Items from a dataset:

— START —

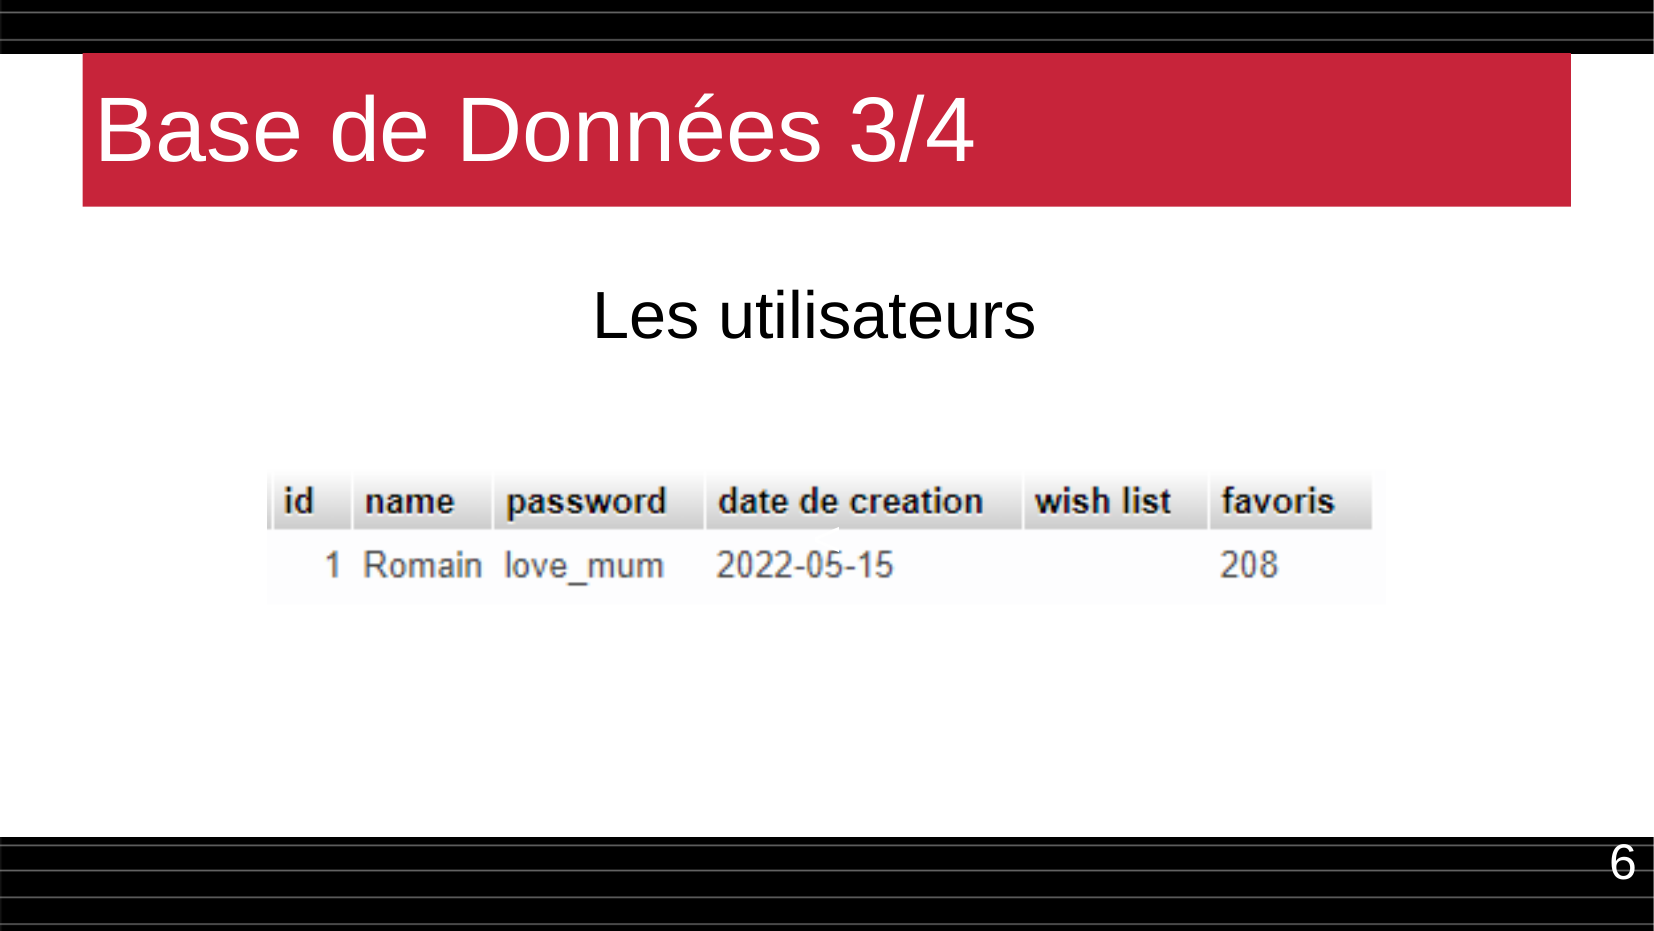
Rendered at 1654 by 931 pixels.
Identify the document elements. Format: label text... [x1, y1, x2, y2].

picture [0, 837, 1654, 931]
picture [267, 466, 1386, 613]
text_box 6 [1594, 826, 1654, 898]
picture [0, 0, 1654, 54]
title Base de Données 3/4 [82, 53, 1571, 207]
text_box Les utilisateurs [519, 277, 1111, 367]
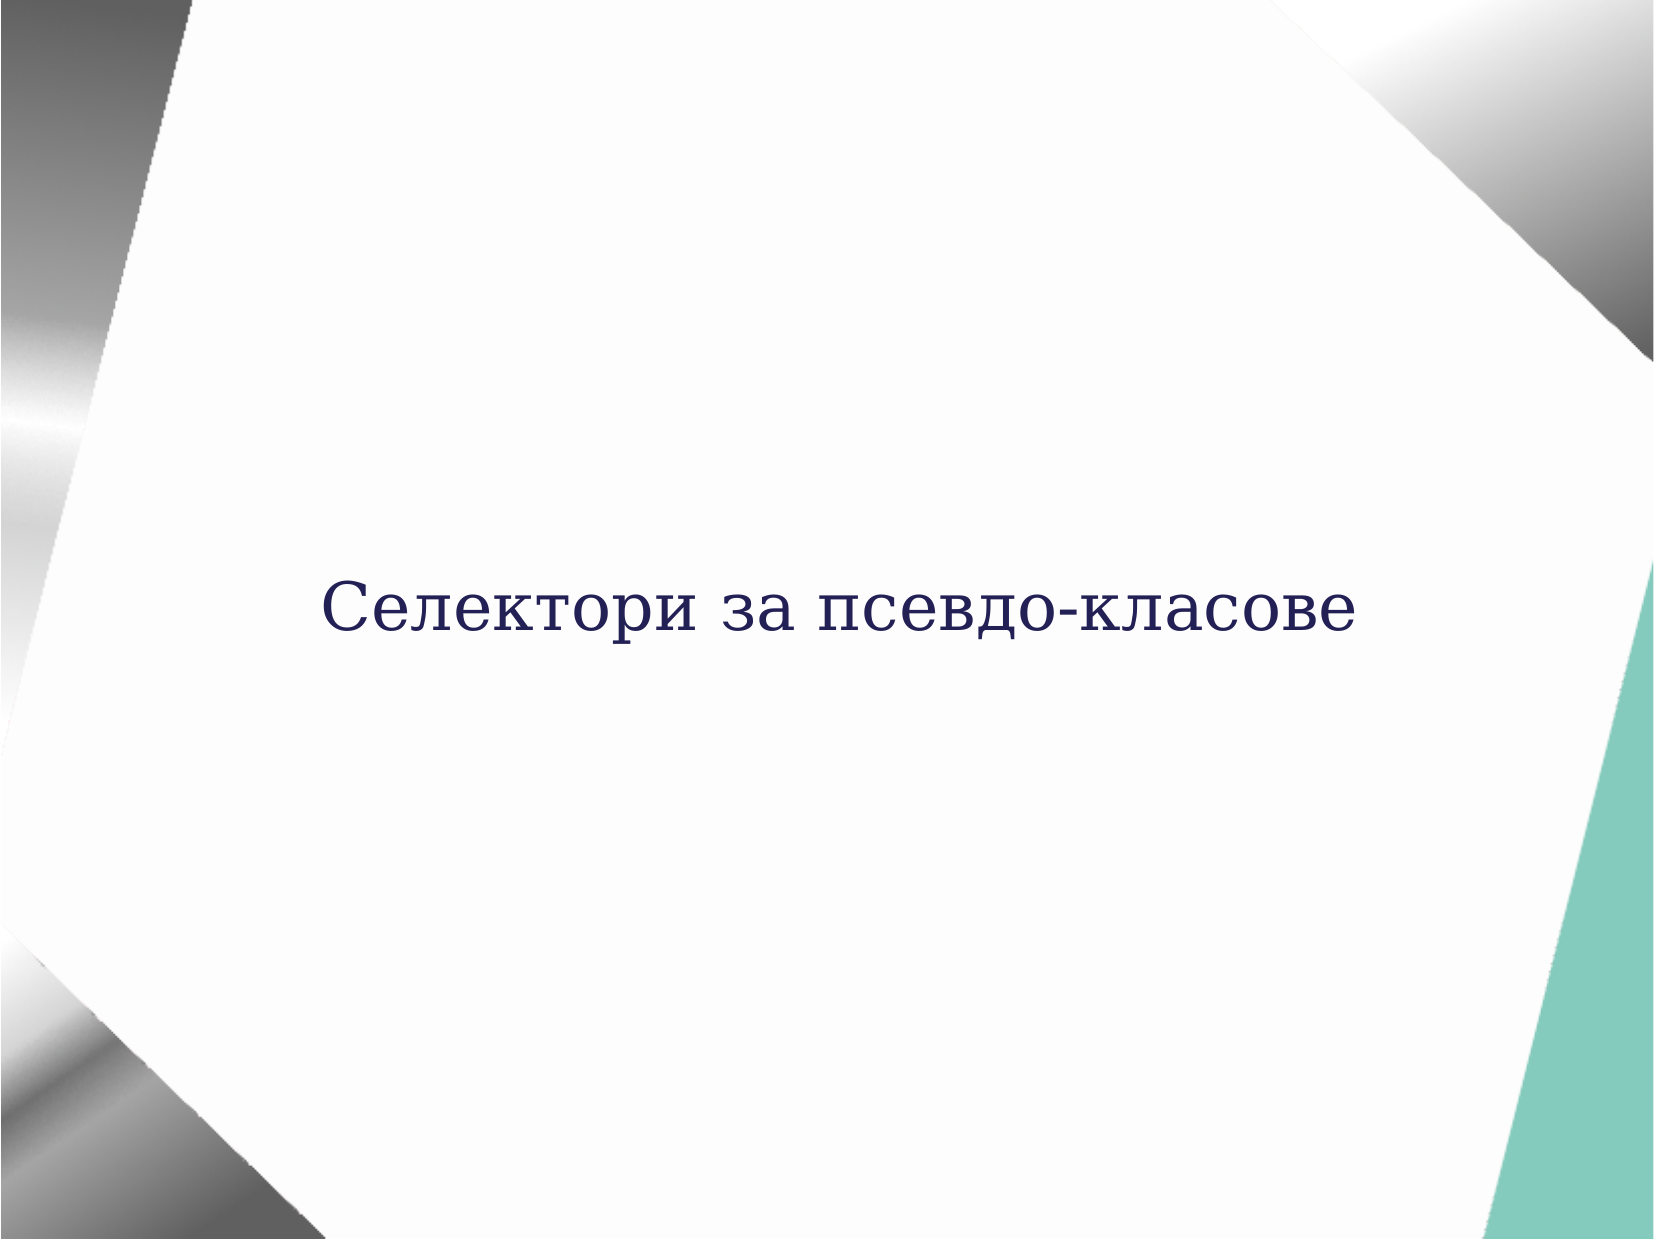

— END —

> _Written exercise_
Can you copy the listing word for word, starting at its beginning and stopping after the line that contains "picture [0, 0, 1654, 54]", without including the pictures?

> _Correct output_
Rendered at 1654 by 931 pixels.
Identify the document elements. Format: label text... [x1, y1, x2, y2].

picture [0, 837, 1654, 931]
picture [267, 466, 1386, 613]
text_box 6 [1594, 826, 1654, 898]
picture [0, 0, 1654, 54]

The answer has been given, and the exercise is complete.